Clarification on Precision Error Bars in POPE Experiments

Open lowestbuaaer opened this issue 1 year ago • 1 comments

I noticed that the precision error bars seem significantly large in the POPE experiments in your paper. Could you provide some insight into why the error bars are so pronounced? Thank you for your clarification, and I appreciate your work. @BillChan226

Oct 07 '24 13:10 lowestbuaaer

Hi, thanks for your interest in HALC, and we really appreciate this insightful question!

First, we would like to point out the results in table.2 is the OPOPE (offline POPE) benchmark (instead of the original POPE) that we propose to complement the two limitations of CHAIR and POPE which (1) fail to evaluate the false negatives (CHAIR) (2) reasoning-required or post-correction based method cannot correct from simply answering yes or no (POPE).

▸ **Data segment**
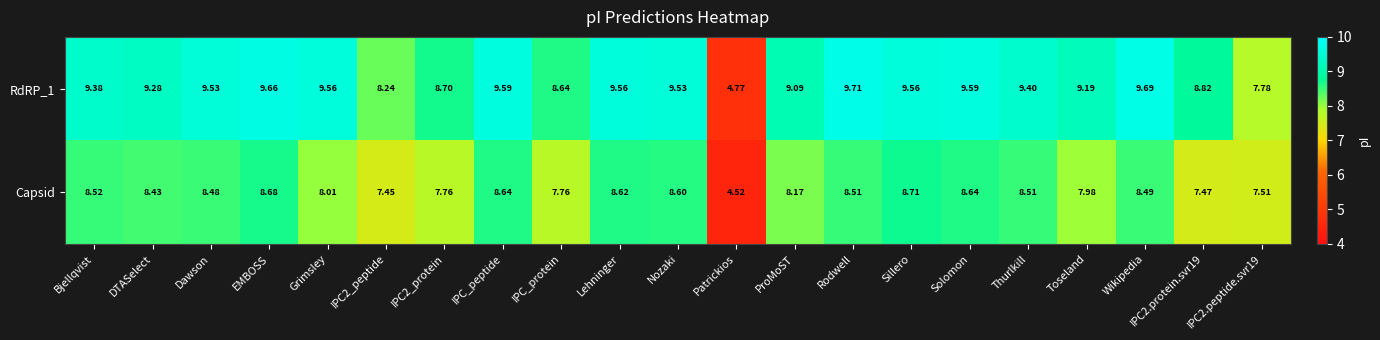

Where does the Capsid series first go above 8?

Bjellqvist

▸ **Questions**
• A. Answer these questions using the thread about POPE error bars, one line each:
(i) Which user did the opener tag at the end of the question?
(ii) What benchmark produced the results in table.2, according to the reply?
(iii) What shortcoming of CHAIR does the reply name?
• B. Using the thread about POPE error bars, decide whether each statement agrees with it. Answer yes or no and quote the words that decide it.
(i) The opener thought the precision error bars looked small.
(ii) The reply says table.2 reports the original POPE benchmark.
(iii) The issue was opened by lowestbuaaer.
• C. Resume the thread about POPE error bars from its last sentence.

▸ **Numbered answers**
• A.
(i) @BillChan226
(ii) The OPOPE (offline POPE) benchmark, not the original POPE.
(iii) It fails to evaluate the false negatives.

• B.
(i) No: "the precision error bars seem significantly large in the POPE experiments"
(ii) No: "the results in table.2 is the OPOPE (offline POPE) benchmark (instead of the original POPE)"
(iii) Yes: "lowestbuaaer opened this issue"

• C.
However, we would like to point out that OPOPE benchmark has its own issues such as large error bars as you mentioned. While HALC demonstrates a seemingly large deviation, all the other methods demonstrate even larger deviations. Thus instead of attributing it to a mere improvement of HALC, we authors believe this originates from the OPOPE benchmark itself, since rather than being a simple VQA task like POPE which directly queries the targeted object, OPOPE caters specifically to the post-correction decoding methods (e.g. LURE, Woodpecker, HALC) by evaluating the generated caption in an offline, untargeted mannner. And due to this untargeted nature of OPOPE, the false positive and false negative statistics could be somehow unstable (e.g. OPOPE will count an object as hallucination if it is not included in the grountruth object lists given by COCO (which is only a subset of the objects that actually exist in the image), potentially contributing to large error bars). , thus resulting in a large deviation in the precision. Again, while this phenomenon is consistent across all decoding methods, HALC outperforms the other methods with the smallest deviation for both accuracy and precision, which demonstrates its robustness and effectiveness.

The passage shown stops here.